In the latest film, after he makes the arrangements, he visits Celie’s tailoring shop to give her some photos and keepsakes of her sister and the children that were taken away from her. He also purchases a pair of unwanted pants to help the business out, and then wears said awful trousers to the Easter dinner. There, he tells Celie that he’s invited a few more guests, as Nettie and her family arrive to reunite with her.
While this isn’t as gritty as the original, it does speak more to the complexity of forgiveness and truly finding peace.
Nettie’s journey has less time in the spotlight
In Spielberg’s film, Nettie’s life as an adult is explored in more depth – there are entire scenes dedicated to her work as a missionary in Africa.
However, in the 2023 version we only see brief snippets of what Celie reads in the letters that Mister hid from her, when they’re rediscovered by Shug. The focus is much more on the main character’s journey, and what she imagines her sister’s life will be like. In a way, this makes the final reunion scene more impactful.
The musical also leaves out a scene where Nettie teaches Celie to read. This event is very briefly hinted at near the beginning but is nowhere near as in-depth.
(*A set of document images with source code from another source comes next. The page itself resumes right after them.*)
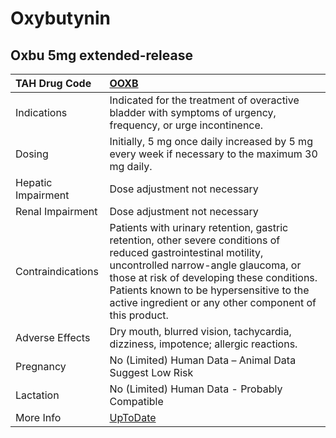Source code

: # Oxybutynin

## Oxbu 5mg extended-release

| TAH Drug Code      | [OOXB](https://www.tahsda.org.tw/drugs/hissearch.php?drug_code=OOXB)                                                                                                                                                                                                                                        |
|:-------------------|:------------------------------------------------------------------------------------------------------------------------------------------------------------------------------------------------------------------------------------------------------------------------------------------------------------|
| Indications        | Indicated for the treatment of overactive bladder with symptoms of urgency, frequency, or urge incontinence.                                                                                                                                                                                                |
| Dosing             | Initially, 5 mg once daily increased by 5 mg every week if necessary to the maximum 30 mg daily.                                                                                                                                                                                                            |
| Hepatic Impairment | Dose adjustment not necessary                                                                                                                                                                                                                                                                               |
| Renal Impairment   | Dose adjustment not necessary                                                                                                                                                                                                                                                                               |
| Contraindications  | Patients with urinary retention, gastric retention, other severe conditions of reduced gastrointestinal motility, uncontrolled narrow-angle glaucoma, or those at risk of developing these conditions. Patients known to be hypersensitive to the active ingredient or any other component of this product. |
| Adverse Effects    | Dry mouth, blurred vision, tachycardia, dizziness, impotence; allergic reactions.                                                                                                                                                                                                                           |
| Pregnancy          | No (Limited) Human Data – Animal Data Suggest Low Risk                                                                                                                                                                                                                                                      |
| Lactation          | No (Limited) Human Data - Probably Compatible                                                                                                                                                                                                                                                               |
| More Info          | [UpToDate](https://www.uptodate.com/contents/oxybutynin-drug-information)                                                                                                                                                                                                                                   |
There are two new characters of note
One huge change that Bazawule makes is introducing Celie’s mother. She appears in a flashback, teaching the girl to sew – a skill that later influences her career. She also briefly shows up in a mirror, when Celie is looking for guidance after her father passes away.
While the second character doesn’t have as much of a plot impact, it’s a fun Easter egg for fans of the original. Whoopi Goldberg, the actress who played Celie in the original movie, returns to The Color Purple. However, this time she plays the midwife who assists Celie as she gives birth to Adam.